't Japanse meisje en de perverse stoelendans

Mensen die eens goed in mijn platenkast zouden koekeloeren, kunnen denken, dat ik een perverse kerel ben. Nog niet eens vanwege de vele rare geluiden op de plaatjes die deze collectie sieren, maar vanwege de covers, want zeg nou zelf; hoe zou jij kijken, wanneer je ineens een plaatje van een vrouw die door een stoel genomen wordt in je handen hebt?

U las het goed: een vrouw die door een stoel genomen wordt. Wat u zich daarbij voor moet stellen is het volgende: een barkruk of een stoel—iets dat gemaakt is om op te zitten—met daarop een prachtig gekrulde pik met een perfect stel kloten. Daarop een dame in een wat afhangend shirtje, zo’n frutsel—iets dat de naam kledingstuk nog niet waard is. Daar zit ze, met de eikel omsloten door haar vulva, maar niet één keer! Nee, meerdere keren in een aantal verschillende posen. Het is een raar tafereel, want op haar rust nog een stoel met een andere dame en daarboven een gezicht, dat compleet verwoest lijkt te zijn en in het haar van dat compleet verwoeste gezicht bevindt zich weer een ander stukje kunstzinnigheid met penissen, stoelen en vrouwen die zich in benarde posities bevinden. Een knap staaltje tekenkunst, zo zou ik zeggen. Het betreft hier het dubbelaartje “Cartoon, S&M” van John Zorn. Twee cd’s vol kamermuziek van deze wonderlijke muzikant.

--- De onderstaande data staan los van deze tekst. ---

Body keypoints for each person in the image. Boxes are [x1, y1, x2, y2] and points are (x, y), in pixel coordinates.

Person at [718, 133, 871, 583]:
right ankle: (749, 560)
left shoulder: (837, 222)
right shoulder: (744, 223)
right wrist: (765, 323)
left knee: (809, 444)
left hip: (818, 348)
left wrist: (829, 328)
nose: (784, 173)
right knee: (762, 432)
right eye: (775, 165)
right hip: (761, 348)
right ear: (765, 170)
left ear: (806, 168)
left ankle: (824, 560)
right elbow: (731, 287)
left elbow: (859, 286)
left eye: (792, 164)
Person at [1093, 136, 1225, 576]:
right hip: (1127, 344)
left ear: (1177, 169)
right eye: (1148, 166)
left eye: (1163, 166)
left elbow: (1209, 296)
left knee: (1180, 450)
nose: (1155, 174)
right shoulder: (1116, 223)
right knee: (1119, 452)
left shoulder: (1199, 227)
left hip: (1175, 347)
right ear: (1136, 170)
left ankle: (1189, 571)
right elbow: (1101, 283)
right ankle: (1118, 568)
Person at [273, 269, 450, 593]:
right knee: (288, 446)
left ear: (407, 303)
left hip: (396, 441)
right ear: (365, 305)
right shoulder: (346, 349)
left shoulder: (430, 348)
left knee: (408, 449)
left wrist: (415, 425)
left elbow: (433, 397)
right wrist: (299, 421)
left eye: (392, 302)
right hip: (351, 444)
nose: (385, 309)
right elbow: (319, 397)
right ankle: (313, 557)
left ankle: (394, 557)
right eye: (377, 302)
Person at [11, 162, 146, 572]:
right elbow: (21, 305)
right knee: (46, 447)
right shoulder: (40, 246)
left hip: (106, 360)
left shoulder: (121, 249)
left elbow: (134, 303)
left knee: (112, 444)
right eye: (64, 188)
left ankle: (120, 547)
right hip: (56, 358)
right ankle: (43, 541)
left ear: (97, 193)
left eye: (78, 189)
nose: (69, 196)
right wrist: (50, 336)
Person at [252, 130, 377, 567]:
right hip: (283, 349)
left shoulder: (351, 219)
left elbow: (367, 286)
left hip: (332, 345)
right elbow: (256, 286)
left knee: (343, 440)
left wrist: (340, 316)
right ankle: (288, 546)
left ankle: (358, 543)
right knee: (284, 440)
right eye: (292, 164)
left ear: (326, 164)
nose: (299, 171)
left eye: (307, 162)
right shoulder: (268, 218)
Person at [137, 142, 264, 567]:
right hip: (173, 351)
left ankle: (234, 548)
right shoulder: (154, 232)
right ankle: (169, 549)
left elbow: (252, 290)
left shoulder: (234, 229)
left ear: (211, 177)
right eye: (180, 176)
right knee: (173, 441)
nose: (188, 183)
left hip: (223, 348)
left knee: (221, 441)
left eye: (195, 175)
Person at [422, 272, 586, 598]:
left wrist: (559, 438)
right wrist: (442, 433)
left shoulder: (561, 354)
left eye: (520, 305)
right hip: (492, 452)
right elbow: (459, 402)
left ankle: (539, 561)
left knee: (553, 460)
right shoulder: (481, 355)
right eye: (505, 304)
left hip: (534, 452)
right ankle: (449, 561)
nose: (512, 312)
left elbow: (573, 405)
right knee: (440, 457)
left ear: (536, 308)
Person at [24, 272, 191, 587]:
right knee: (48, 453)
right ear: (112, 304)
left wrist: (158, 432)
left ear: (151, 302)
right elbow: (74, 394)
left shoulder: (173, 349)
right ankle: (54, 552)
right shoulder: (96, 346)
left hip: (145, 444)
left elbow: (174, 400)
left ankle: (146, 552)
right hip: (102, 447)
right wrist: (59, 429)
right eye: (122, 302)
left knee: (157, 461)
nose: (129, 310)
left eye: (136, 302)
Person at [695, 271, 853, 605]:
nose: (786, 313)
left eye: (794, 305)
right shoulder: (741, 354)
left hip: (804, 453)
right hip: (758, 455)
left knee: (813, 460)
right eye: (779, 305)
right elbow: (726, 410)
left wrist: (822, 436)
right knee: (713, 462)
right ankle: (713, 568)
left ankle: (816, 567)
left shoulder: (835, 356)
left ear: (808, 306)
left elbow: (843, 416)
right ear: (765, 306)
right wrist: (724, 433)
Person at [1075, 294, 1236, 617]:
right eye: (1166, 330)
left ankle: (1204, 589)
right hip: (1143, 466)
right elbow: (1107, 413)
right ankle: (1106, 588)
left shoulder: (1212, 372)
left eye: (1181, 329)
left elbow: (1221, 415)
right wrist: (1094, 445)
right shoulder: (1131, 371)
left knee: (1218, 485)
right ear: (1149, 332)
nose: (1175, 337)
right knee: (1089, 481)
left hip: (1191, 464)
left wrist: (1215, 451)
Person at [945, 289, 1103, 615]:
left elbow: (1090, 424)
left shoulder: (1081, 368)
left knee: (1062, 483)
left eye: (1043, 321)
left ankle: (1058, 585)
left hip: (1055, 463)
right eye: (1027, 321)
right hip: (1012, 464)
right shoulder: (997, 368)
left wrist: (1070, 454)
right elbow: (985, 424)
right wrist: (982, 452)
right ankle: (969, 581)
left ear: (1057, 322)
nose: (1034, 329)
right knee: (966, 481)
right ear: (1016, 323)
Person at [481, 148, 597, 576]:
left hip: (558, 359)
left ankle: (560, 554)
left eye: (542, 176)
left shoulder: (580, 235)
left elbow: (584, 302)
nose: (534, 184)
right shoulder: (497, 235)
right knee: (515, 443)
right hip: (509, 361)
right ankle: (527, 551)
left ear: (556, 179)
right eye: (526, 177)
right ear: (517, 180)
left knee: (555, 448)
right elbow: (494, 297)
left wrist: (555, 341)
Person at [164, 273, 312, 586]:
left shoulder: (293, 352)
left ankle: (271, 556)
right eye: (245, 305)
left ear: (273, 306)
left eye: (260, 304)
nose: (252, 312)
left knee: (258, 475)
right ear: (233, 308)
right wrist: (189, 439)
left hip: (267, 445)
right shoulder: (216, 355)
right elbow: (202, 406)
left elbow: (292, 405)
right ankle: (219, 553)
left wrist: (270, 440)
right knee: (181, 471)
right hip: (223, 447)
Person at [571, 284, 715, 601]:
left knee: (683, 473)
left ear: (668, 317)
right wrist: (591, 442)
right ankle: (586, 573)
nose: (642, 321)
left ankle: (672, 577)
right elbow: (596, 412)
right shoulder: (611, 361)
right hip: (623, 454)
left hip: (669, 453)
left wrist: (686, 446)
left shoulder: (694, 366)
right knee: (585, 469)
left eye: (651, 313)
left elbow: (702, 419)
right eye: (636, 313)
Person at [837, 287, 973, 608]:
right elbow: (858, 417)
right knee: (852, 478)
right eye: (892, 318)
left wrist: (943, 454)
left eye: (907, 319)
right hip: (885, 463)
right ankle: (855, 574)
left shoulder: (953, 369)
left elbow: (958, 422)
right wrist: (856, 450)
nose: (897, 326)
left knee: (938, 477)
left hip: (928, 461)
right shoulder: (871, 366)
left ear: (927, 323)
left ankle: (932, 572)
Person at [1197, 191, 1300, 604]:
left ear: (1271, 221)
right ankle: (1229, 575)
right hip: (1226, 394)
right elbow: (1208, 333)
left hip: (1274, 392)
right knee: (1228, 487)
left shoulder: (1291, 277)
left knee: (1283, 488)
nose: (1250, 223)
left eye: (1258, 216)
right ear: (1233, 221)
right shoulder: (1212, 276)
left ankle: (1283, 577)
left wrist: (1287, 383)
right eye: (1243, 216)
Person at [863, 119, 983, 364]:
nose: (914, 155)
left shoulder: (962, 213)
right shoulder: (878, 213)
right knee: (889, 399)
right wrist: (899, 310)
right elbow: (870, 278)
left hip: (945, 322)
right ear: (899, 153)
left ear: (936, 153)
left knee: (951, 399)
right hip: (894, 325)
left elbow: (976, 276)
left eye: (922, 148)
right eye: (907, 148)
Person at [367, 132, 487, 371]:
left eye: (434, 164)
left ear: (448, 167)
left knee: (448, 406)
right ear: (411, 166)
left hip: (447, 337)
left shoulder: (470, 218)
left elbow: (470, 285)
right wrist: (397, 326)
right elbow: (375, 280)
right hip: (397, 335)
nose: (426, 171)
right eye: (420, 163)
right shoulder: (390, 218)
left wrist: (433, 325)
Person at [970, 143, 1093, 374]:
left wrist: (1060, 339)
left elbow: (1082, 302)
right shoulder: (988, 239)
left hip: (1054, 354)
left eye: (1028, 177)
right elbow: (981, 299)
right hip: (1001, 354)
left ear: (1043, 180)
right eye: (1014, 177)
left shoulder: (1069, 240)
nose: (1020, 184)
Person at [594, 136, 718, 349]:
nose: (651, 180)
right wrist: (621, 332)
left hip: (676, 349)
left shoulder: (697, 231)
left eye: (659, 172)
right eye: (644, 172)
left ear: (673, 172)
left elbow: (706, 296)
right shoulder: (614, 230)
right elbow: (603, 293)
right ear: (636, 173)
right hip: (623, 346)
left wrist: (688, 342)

Wat me nu zo aantrekt in deze man is niet alleen zijn muziek, maar ook de hele persoon erachter. Een persoon die met elk interview en met iedere nieuwe uitgave zich nog meer van de wereld weet te distantiëren door rare uitspraken, muziek die elementen bevat die nooit eerder door het menselijk gehoor verteerd zijn en zoals hierboven beschreven het artwork van zijn creaties, dat wellicht zijn muziek in mate van intense fascinatie weet te evenaren. Wat gaat er door iemand heen om zoiets te tonen op een albumcover? Erger nog! Wat beweegt mij er op zo’n enorm gedetailleerde wijze naar te turen en toch iedere keer weer naar zijn muziek te luisteren? Het maakt eigenlijk nog niet eens uit wat het is. Blind schaf ik het aan en luister er naar. De meest vreemde klanken bereiken mijn oren. Toeters, bellen, hout dat doorgehakt wordt, operazangers die blaffende geluiden voortbrengen, een setje kogellagers, dat eens flink onder handen wordt genomen door een begaafd percussionist. Het is teveel om op te noemen, want wat ik hier zojuist noemde, vormt slechts enkele minuten van één van zijn vele creaties.

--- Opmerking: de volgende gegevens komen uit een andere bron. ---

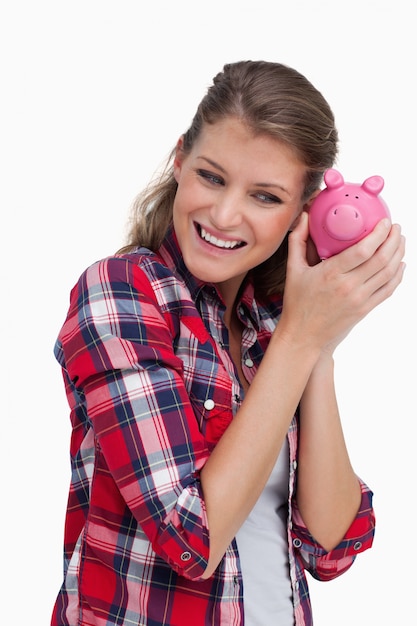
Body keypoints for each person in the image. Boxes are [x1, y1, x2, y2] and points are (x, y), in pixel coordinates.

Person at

Terug naar de covers, daar ging het mij immers om. Ik ervaar bij het kijken naar deze covers geen walging, geen vervreemding of afzetterij tegen een maatschappelijk iets. Het is niet zoals sommige covers van NSBM-bands (wat staat voor nationaal-socialistische black metal) met puur discriminerende foto’s of gewoon ranzigheden zoals de afbeelding van een aars op de cover van Type O Negative’s “Origin of The Feces.” Het is een prachtige synthese van geluid en beeld. Samen vormen ze iets onwerkelijks en unieks. Een kunstwerk. De muziek zou misschien niet eens compleet zijn zonder afbeelding, hoewel dat eigenlijk ook weer schromelijk overdreven is, want los van elkaar blijft bij mij de fascinatie bestaan, maar samen zijn zij overweldigend.

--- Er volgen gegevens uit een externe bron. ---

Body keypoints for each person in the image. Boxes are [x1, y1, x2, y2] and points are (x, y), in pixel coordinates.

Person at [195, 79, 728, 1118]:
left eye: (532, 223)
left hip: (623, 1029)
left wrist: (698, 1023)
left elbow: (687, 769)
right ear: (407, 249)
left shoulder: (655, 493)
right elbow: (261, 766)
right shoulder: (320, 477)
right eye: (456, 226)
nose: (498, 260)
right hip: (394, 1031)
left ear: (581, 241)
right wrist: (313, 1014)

Tot slot wil ik u het volgende niet onthouden… Stelt u zich een kartonnen hoesje voor in de vorm van een prachtig cadeau. Een cadeau zoals je alleen in films ziet. Het ideale pakje voor onder de kerstboom. Het cadeau heet heel toepasselijk “The Gift” met als tweede titel “Music for Romance Volume 3”—het is een serie. Langzaam, ja heel langzaam, schuift u de jewelcase uit het karton en voor uw ogen ontpopt zich een jong Japans meisje op een stoel met op de achtergrond een grote rode X. Van onder haar iets opwaaiende schoolkostuum aanschouwt u een pistool in haar op de rug gebonden handen… De rest van het boekje vormt ook al zo’n panorama aan beelden waar ik me geen raad mee weet. U wel?